Kasım Paşa Camii ve Külliyesi -Beyoğlu- Tarihçe, Mimari, Hakkında Bilgi
Kasım Paşa Camii ve Külliyesi. Esası XVI. yüzyılda Mimar Sinan tarafından yapılan ve XIX. yüzyılda bugünkü şeklini alan külliye. XVI. yüzyılın ilk yarısında Kanunî Sultan Süleyman zamanında Osmanlı donanmasının Gelibolu’dan Halic’e nakledilmesi üzerine bu bölgenin imar ve iskân görevini üstlenmiş olan Güzelce Kasım Paşa burada bir külliye inşa ettirmiştir. Mimar Sinan’ın eseri olan caminin 1135 (1723) tarihli yenilenme kitabesinden 940’ta (1533-34) paşanın üçüncü vezirliği sırasında yaptırıldığı anlaşılmaktadır. Orijinal malzemesi ahşap olan cami 1134 (1722) yılındaki yangında tamamen yanmış ve bir yıl sonra mütevellisi olan Hekimoğlu Ali Paşa’nın kardeşi Feyzullah Efendi tarafından yeniden inşa ettirilmiştir. Fakat XIX. yüzyılda tekrar bir yangın daha geçirerek harap olan yapıyı bu defa Sultan Abdülaziz kare planlı, tek kubbeli ve çifte minareli büyük bir cami olarak yaptırmıştır. 1891 ‘deki yenileme ile cami ilk görünümünü tamamen kaybetmiş ve bugünkü şeklini almıştır. Avluda 1150 (1737) tarihli bir çeşme ve 1287 (1870) tarihli şadırvan bulunmaktadır. Avlunun sol köşesindeki sebil de 1310(1892) tarihlidir. Günümüzde avluda ayrıca gasilhâne, cami koruma derneği ve lojmanlar vardır.
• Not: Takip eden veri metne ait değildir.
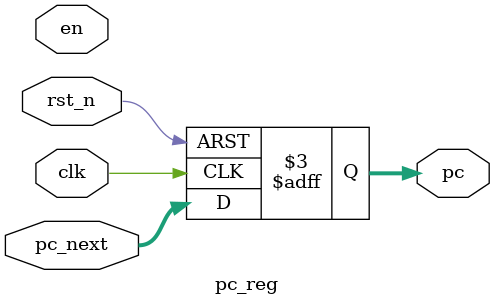
<source format=v>
module pc_reg (
input clk,
input rst_n,
input en,
input [31:0]pc_next,
output reg [31:0] pc
);

always @(posedge clk or negedge rst_n)begin
    if(!rst_n)  pc<=32'b0;
    //else if(en) pc<=pc_next;
    else  pc<=pc_next;

end



endmodule
</source>
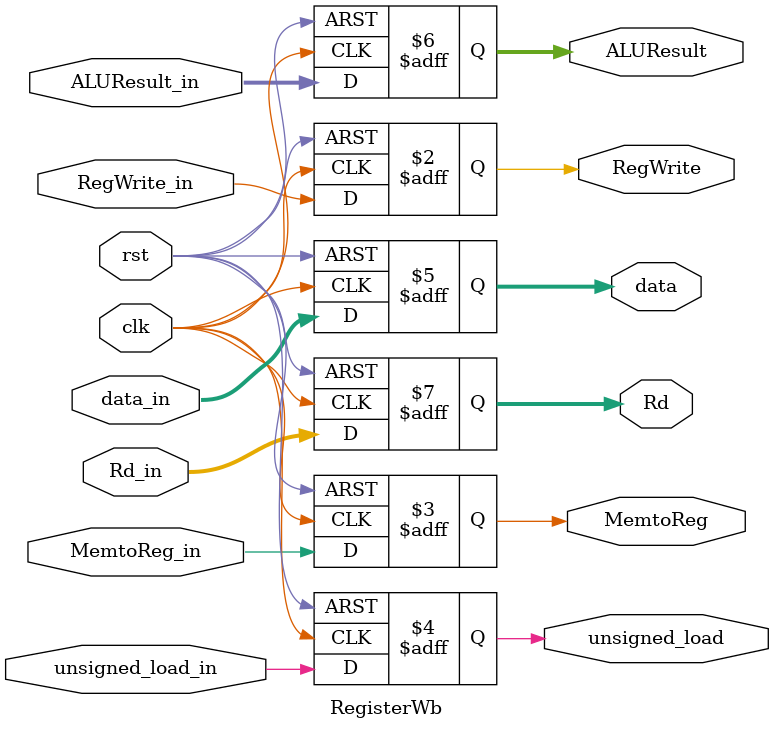
<source format=sv>
module RegisterWb #(parameter WIDTH=32, parameter ADDR_WIDTH=5) (
    input clk, rst, //Señales de control
    // Señales de control del datapath
    //WriteBack
    input logic RegWrite_in,      // Escribir en registro destino
    output logic RegWrite,        // Escribir en registro destino
    input logic MemtoReg_in,      // 0: ALU result, 1: Mem data a registro
    output logic MemtoReg,        // 0: ALU result, 1: Mem data a registro
    input logic unsigned_load_in, // Para lbu, lhu
    output logic unsigned_load,   // Para lbu, lhu

    input logic [WIDTH-1:0] data_in,       // para load de datos de memoria
    output logic [WIDTH-1:0] data,         // para load de datos de memoria

    input logic [WIDTH-1:0] ALUResult_in,  // Resultado de ALU
    output logic [WIDTH-1:0] ALUResult,    // Resultado de ALU
    
    input logic [ADDR_WIDTH-1:0] Rd_in,    // Direccion de registro destino
    output logic [ADDR_WIDTH-1:0] Rd       // Direccion de registro destino
);

always_ff @(posedge clk or posedge rst)
begin
    if(rst) begin
        // Reset todas las salidas a 0
        RegWrite <= 1'b0;
        MemtoReg <= 1'b0;
        unsigned_load <= 1'b0;
        data <= {WIDTH{1'b0}};
        ALUResult <= {WIDTH{1'b0}};
        Rd <= {ADDR_WIDTH{1'b0}};
    end
    else begin
        // En flanco positivo, pasar todas las entradas a las salidas
        RegWrite <= RegWrite_in;
        MemtoReg <= MemtoReg_in;
        unsigned_load <= unsigned_load_in;
        data <= data_in;
        ALUResult <= ALUResult_in;
        Rd <= Rd_in;
    end
end

endmodule
</source>
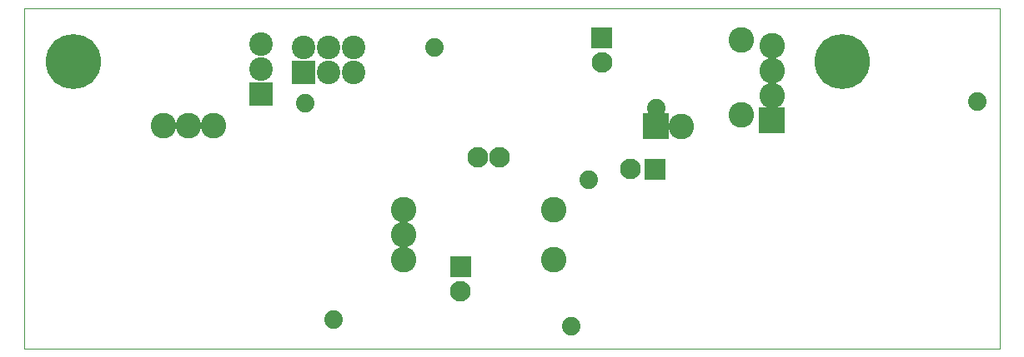
<source format=gbr>
%FSLAX34Y34*%
%MOMM*%
%LNSOLDERMASK_BOTTOM*%
G71*
G01*
%ADD10C, 0.002*%
%ADD11C, 5.600*%
%ADD12C, 2.600*%
%ADD13C, 2.100*%
%ADD14C, 2.400*%
%ADD15C, 1.880*%
%LPD*%
G54D10*
X792Y-396D02*
X990792Y-396D01*
X990792Y-346396D01*
X792Y-346396D01*
X792Y-396D01*
X50402Y-54371D02*
G54D11*
D03*
X831451Y-54371D02*
G54D11*
D03*
G36*
X746617Y-127298D02*
X746617Y-101298D01*
X772617Y-101298D01*
X772617Y-127298D01*
X746617Y-127298D01*
G37*
X759618Y-88898D02*
G54D12*
D03*
X759618Y-63498D02*
G54D12*
D03*
X759618Y-38098D02*
G54D12*
D03*
X386157Y-205184D02*
G54D12*
D03*
X538557Y-205184D02*
G54D12*
D03*
X386157Y-230584D02*
G54D12*
D03*
X538557Y-255984D02*
G54D12*
D03*
X386157Y-255984D02*
G54D12*
D03*
G36*
X433205Y-252626D02*
X454205Y-252626D01*
X454205Y-273626D01*
X433205Y-273626D01*
X433205Y-252626D01*
G37*
X443705Y-288527D02*
G54D13*
D03*
G36*
X597465Y-40590D02*
X576465Y-40590D01*
X576465Y-19590D01*
X597465Y-19590D01*
X597465Y-40590D01*
G37*
X586965Y-55490D02*
G54D13*
D03*
G36*
X272412Y-53422D02*
X296412Y-53422D01*
X296412Y-77422D01*
X272412Y-77422D01*
X272412Y-53422D01*
G37*
X284412Y-40022D02*
G54D14*
D03*
X309812Y-65422D02*
G54D14*
D03*
X309812Y-40022D02*
G54D14*
D03*
X335212Y-65422D02*
G54D14*
D03*
X335212Y-40022D02*
G54D14*
D03*
X483392Y-152002D02*
G54D13*
D03*
X142080Y-119458D02*
G54D12*
D03*
X167480Y-119458D02*
G54D12*
D03*
X192880Y-119458D02*
G54D12*
D03*
G36*
X655218Y-107116D02*
X655218Y-133116D01*
X629218Y-133116D01*
X629218Y-107116D01*
X655218Y-107116D01*
G37*
X667617Y-120117D02*
G54D12*
D03*
X461168Y-152002D02*
G54D13*
D03*
X968374Y-95250D02*
G54D15*
D03*
X286145Y-97232D02*
G54D15*
D03*
G36*
X228975Y-99672D02*
X228975Y-75672D01*
X252975Y-75672D01*
X252975Y-99672D01*
X228975Y-99672D01*
G37*
X240975Y-62272D02*
G54D14*
D03*
X240975Y-36872D02*
G54D14*
D03*
X728339Y-32805D02*
G54D12*
D03*
X728339Y-109004D02*
G54D12*
D03*
G36*
X630680Y-174564D02*
X630680Y-153564D01*
X651680Y-153564D01*
X651680Y-174564D01*
X630680Y-174564D01*
G37*
X615780Y-164064D02*
G54D13*
D03*
X417114Y-39686D02*
G54D15*
D03*
X555623Y-323848D02*
G54D15*
D03*
X314323Y-316704D02*
G54D15*
D03*
X642142Y-101598D02*
G54D15*
D03*
X573483Y-175020D02*
G54D15*
D03*
M02*

</source>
Kasım Paşa Camii ilk önce ahşaptan, kare planlı, kubbe örtülü ve tek minareli olarak mütevazi ölçülerde yapılmıştı. İçinde hünkâr mahfili bulunan cami imaret, medrese, mahkeme, hamam, muvakkithâne. sebil, çeşme ve şadırvanlardan oluşan bir yapı topluluğunun arasında yer alıyordu. Ayvansarâyî ve Evliya Çelebi’nin de fazla bilgi vermediği medrese ve avlu içinde olduğu belirtilen mahkeme günümüze ulaşmamıştır. Medresenin caminin doğusunda bulunduğu bugün hâlâ mevcut olan Medrese sokağından anlaşılmaktadır. Evliya Çelebi’nin kendi zamanında hastahane olarak kullanıldığını yazdığı imaret de günümüzde mevcut değildir.
Cami, kıble duvarı hariç üç taraftan birer kapısı olan geniş bir avlu ile sınırlandırılmıştır. Kuzey yönünde mukarnas başlıklı altı mermer sütunun taşıdığı düz tavanlı ek revak bölümünden geçilerek son cemaat yerine girilir. Sakıfla sütun başlıkları arasında boydan boya uzanan sıvalı yüzeyde Nebe” sûresi yazılıdır. Son cemaat yerinin sağında minareye çıkış kapısı, solunda ise kadınlar mahfiline çıkışı sağlayan ahşap merdivenler bulunur. İç mekânda kapının hemen sağ ve sol yanında ” L” şeklinde mahfiller vardır. Harimin sağında ve solunda birer kapısı olan cami çok sayıda pencere ile aydınlatılmıştır. Alt kattaki pencereler sivri kemerli derin nişler halinde olup en üst sırada üçgen pencereler dikkati çeker. Kitabesi bulunan mermer mihrap bir taçla sonuçlandırılmıştır. Mihrap içi kalem işi bitkisel motiflerle süslenmiştir. Mihrap nişini çevreleyen mermer kısımlarda da altın yaldızla boyanmış bitkisel ve geometrik süslemeler göze çarpar. Minber ve vaaz kürsüsü de aynı şekilde mermerden olup altın yaldızla renklendirilmiştir. Kadınlar mahfili oldukça geniş bir yer kaplamakla birlikte alt katta sağ ve solda dörder bitkisel motifli başlığı olan ahşap sütunların taşıdığı balkonumsu bir çıkma yapmaktadır.